Women backing down in the face of rambunctious male opposition—not the first time that’s happened. But I know one part of humanity about which this is not true. One phrase, faithful reader. Think: Irish nun. Just let someone like, say, Earl Weaver—a manager of the old school, complete with clouds of dust kicked up, tobacco juice spit in every direction, expletives drawn from every written and unwritten dictionary on the planet—tangle with one of them. You’d see him walking back to the dugout, head down, hat not turned completely around like a crazy man but held meekly in his hands…
Well, the more I read about Blackwell, it didn’t turn out to be so simple. She had as much backbone as the Irish nuns of my youth. You had to, given everything she had taken.
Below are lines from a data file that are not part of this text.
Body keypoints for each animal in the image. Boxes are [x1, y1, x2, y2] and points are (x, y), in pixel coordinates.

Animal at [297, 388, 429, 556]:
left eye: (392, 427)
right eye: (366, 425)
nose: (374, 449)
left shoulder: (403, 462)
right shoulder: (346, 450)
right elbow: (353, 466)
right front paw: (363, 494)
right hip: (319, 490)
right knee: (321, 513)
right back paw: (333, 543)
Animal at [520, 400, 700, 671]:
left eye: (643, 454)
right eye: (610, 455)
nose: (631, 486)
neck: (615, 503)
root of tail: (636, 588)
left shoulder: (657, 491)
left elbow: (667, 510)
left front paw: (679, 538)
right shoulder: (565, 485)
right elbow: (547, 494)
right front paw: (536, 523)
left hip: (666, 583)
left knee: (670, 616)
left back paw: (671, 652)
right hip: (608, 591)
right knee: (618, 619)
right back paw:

The same year she became a pastor, she was shouted down by a hostile audience when she attempted to speak at the Women’s Temperance Union Convention in New York City. (Women’s right to speak constituted a constant bone of contention in the abolitionist and temperance movements in those years.)
Blackwell formed part of an illustrious circle in the early women’s movement. Her sister-in-law, Elizabeth Blackwell, was the first female graduate of a medical school in the U.S. A brother-in-law married Lucy Stone, her close friend at Oberlin and the first woman in the U.S. to keep her name after marriage.
Yet another friend in the women’s movement was Elizabeth Cady Stanton, at whose funeral Blackwell delivered the eulogy. (One of the few points on which the two friends disagreed was on liberalizing divorce. Stanton took the affirmative; Blackwell, the negative. Reading about their own marriages, you can’t help but think that their personal situations affected their views on this. Samuel Blackwell was consistently supportive of his wife’s activism and achievements; Henry Brewster Stanton was not.)
After she left her pastorate, Blackwell converted to Unitarianism. As the years went on, she published a steady stream of books related to science, philosophy, as well as a novel and poetry. It’s impossible not to respect her wide-ranging intellect.